Scene change detection data
——————————

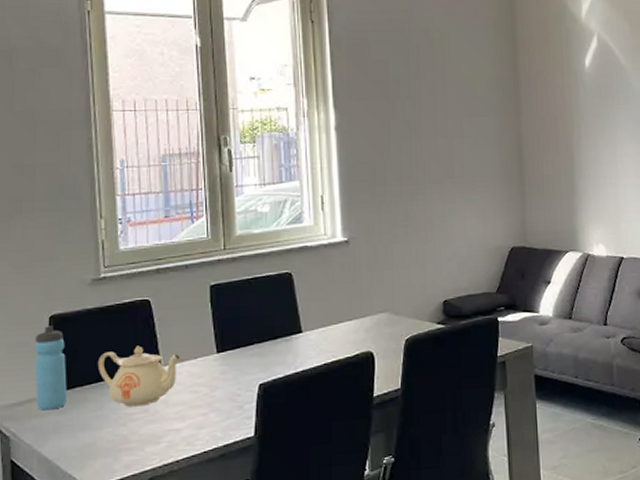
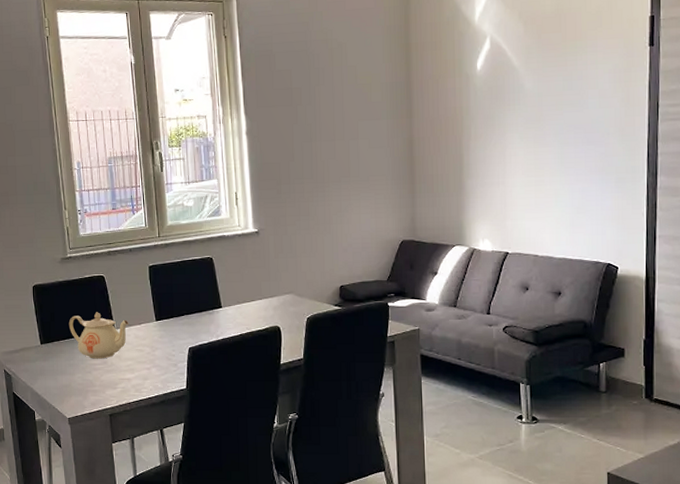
water bottle: present [34,326,67,411] -> none [23,293,48,357]

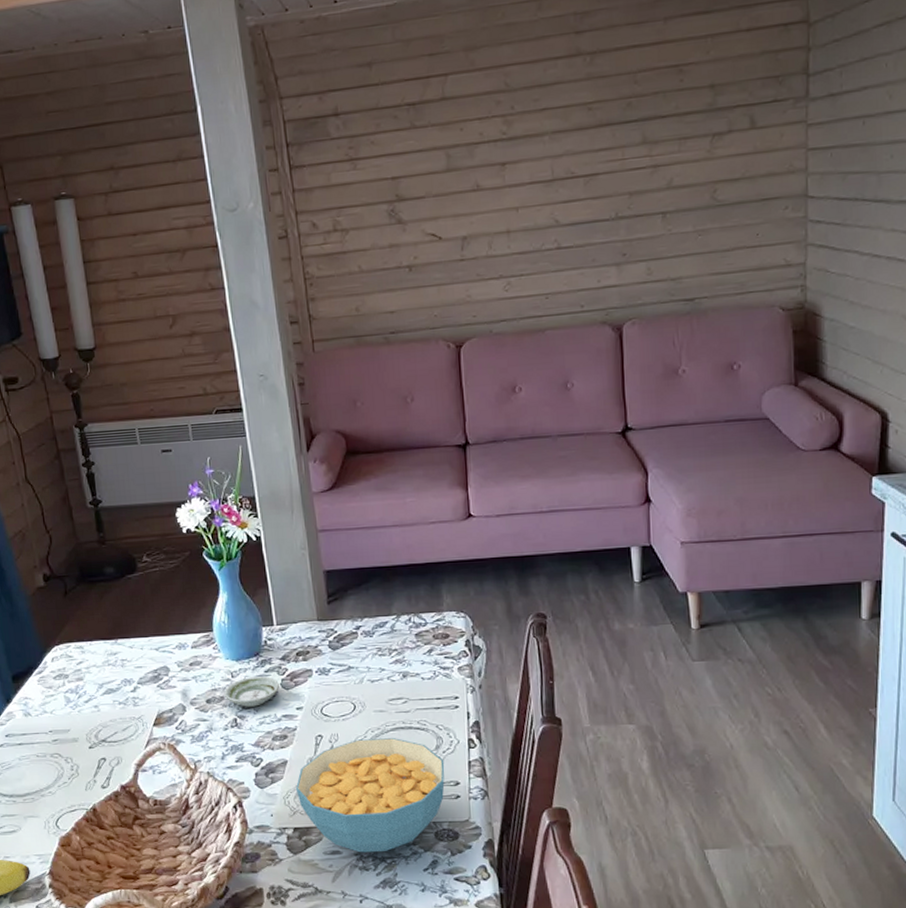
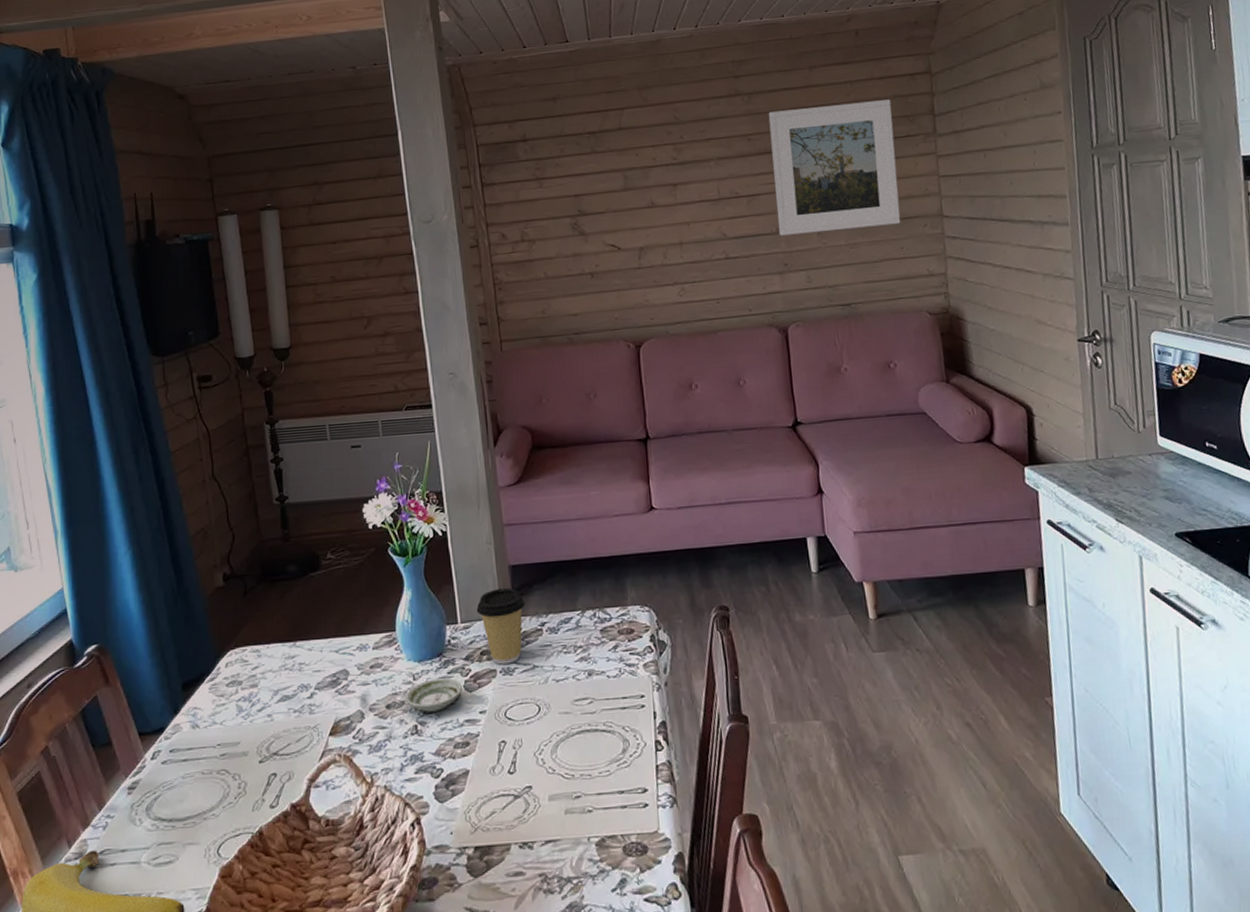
coffee cup: none [291,592,341,665] -> present [476,588,526,665]
cereal bowl: present [295,738,445,853] -> none [477,742,632,873]
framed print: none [613,56,759,222] -> present [768,99,901,236]

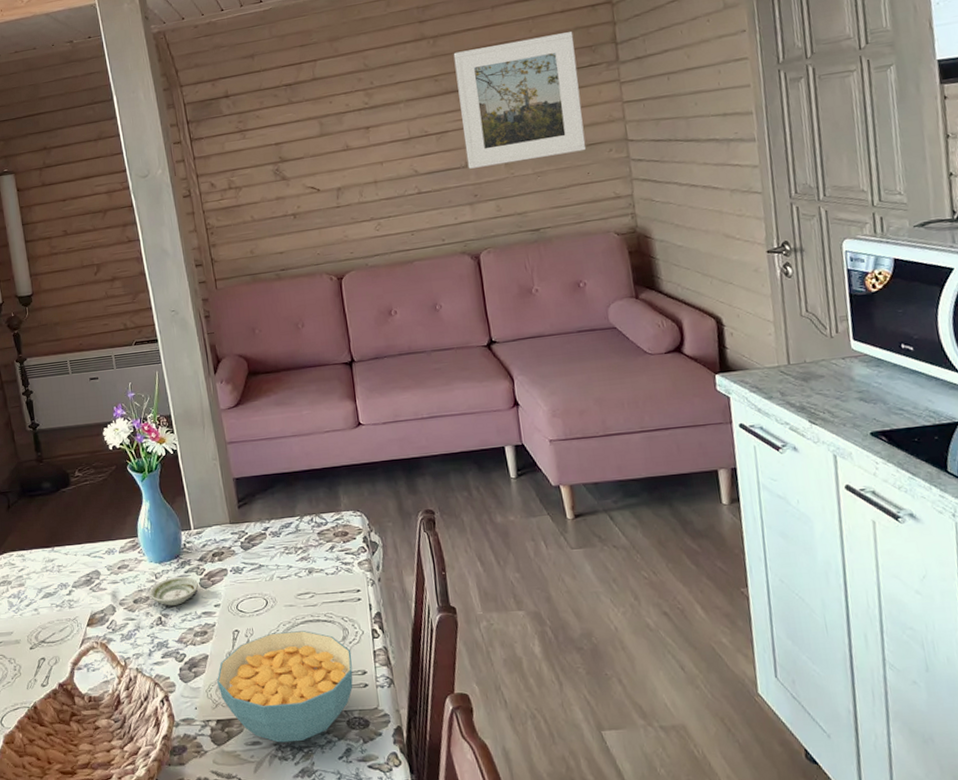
coffee cup: present [476,588,526,665] -> none [206,498,250,565]
cereal bowl: none [477,742,632,873] -> present [216,631,353,743]

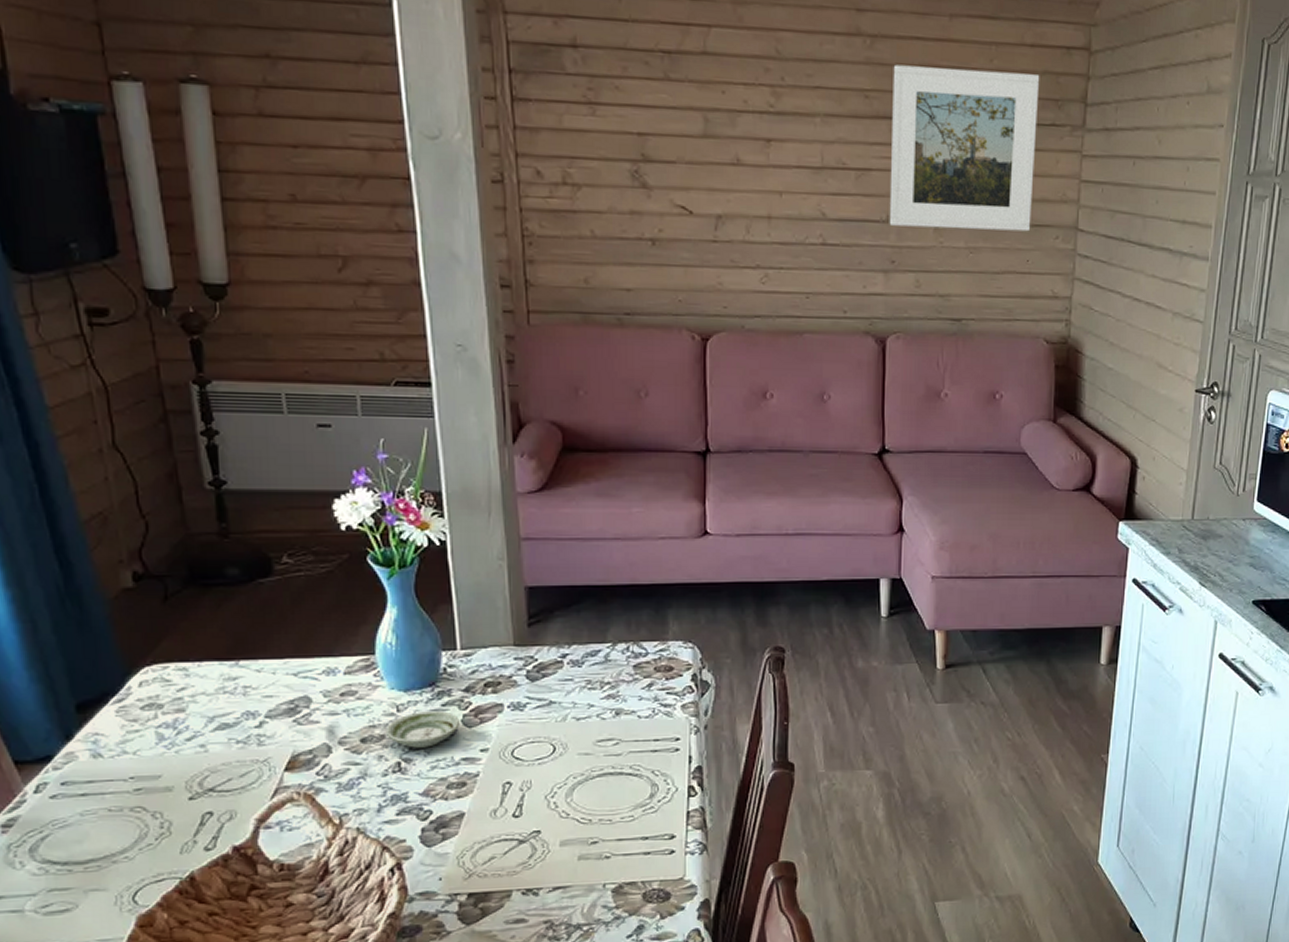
cereal bowl: present [216,631,353,743] -> none [473,785,659,920]

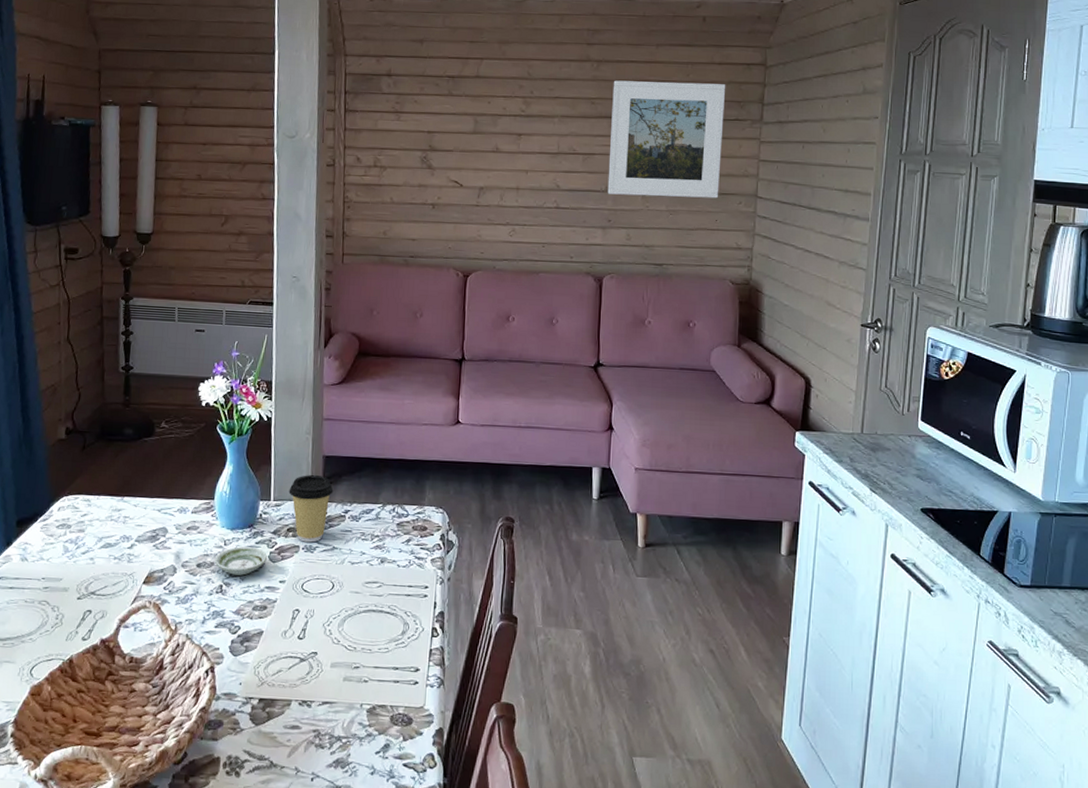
coffee cup: none [481,613,544,699] -> present [288,475,334,543]

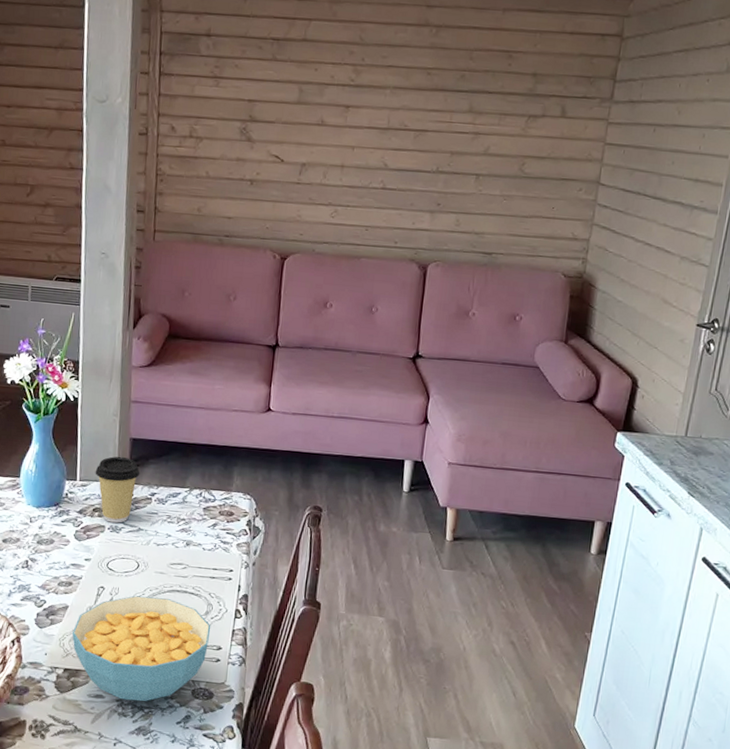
saucer: present [214,546,267,576] -> none [20,524,73,552]
cereal bowl: none [266,617,408,731] -> present [71,595,211,702]
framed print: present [607,80,726,199] -> none [438,48,576,184]

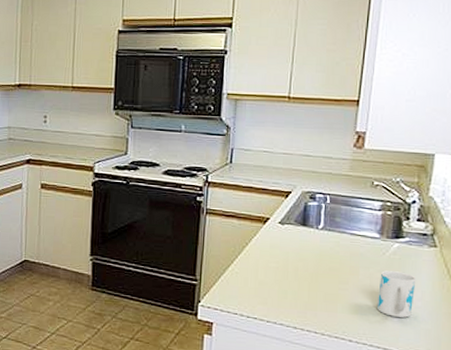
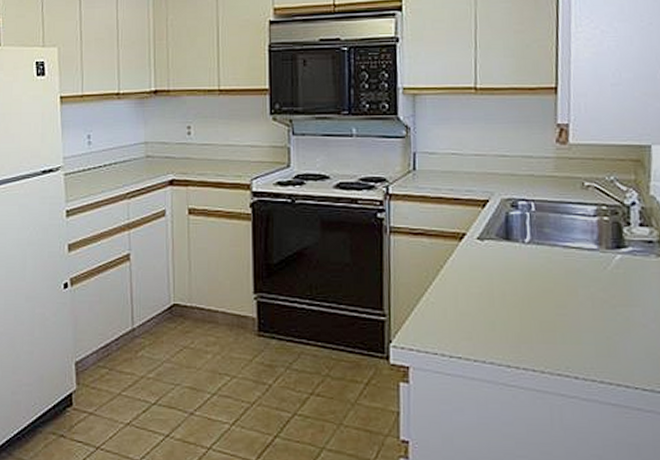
mug: present [376,270,416,318] -> none [603,288,647,344]

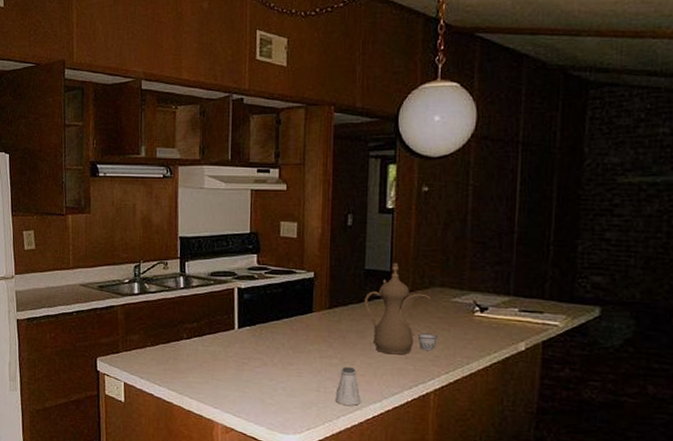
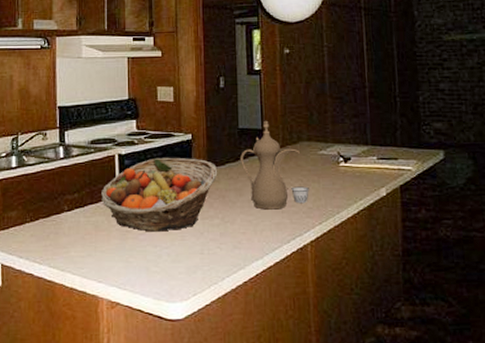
fruit basket: none [218,293,340,366] -> present [100,157,218,232]
saltshaker: present [335,366,361,406] -> none [219,225,244,265]

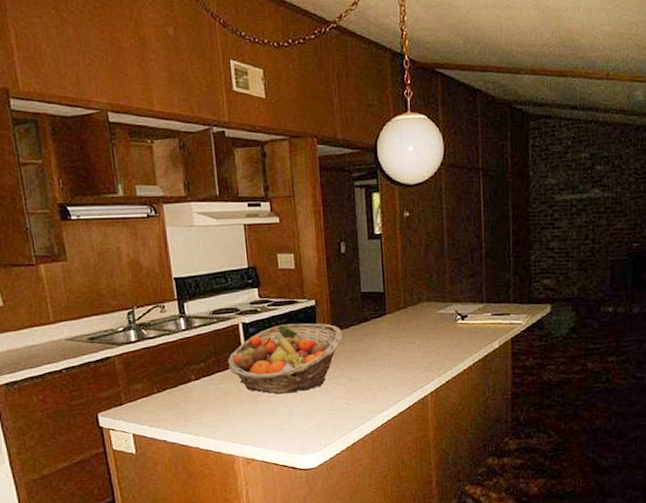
teapot: present [241,120,309,210] -> none [364,283,429,367]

——————————

- _EXERCISE GOAL_:
Which of the lines in the data hold the string "bowl"? Report each of them by copying it.

- _TASK RESULT_:
cereal bowl: present [295,738,445,853] -> none [477,742,632,873]
cereal bowl: none [477,742,632,873] -> present [216,631,353,743]
cereal bowl: present [216,631,353,743] -> none [473,785,659,920]
cereal bowl: none [266,617,408,731] -> present [71,595,211,702]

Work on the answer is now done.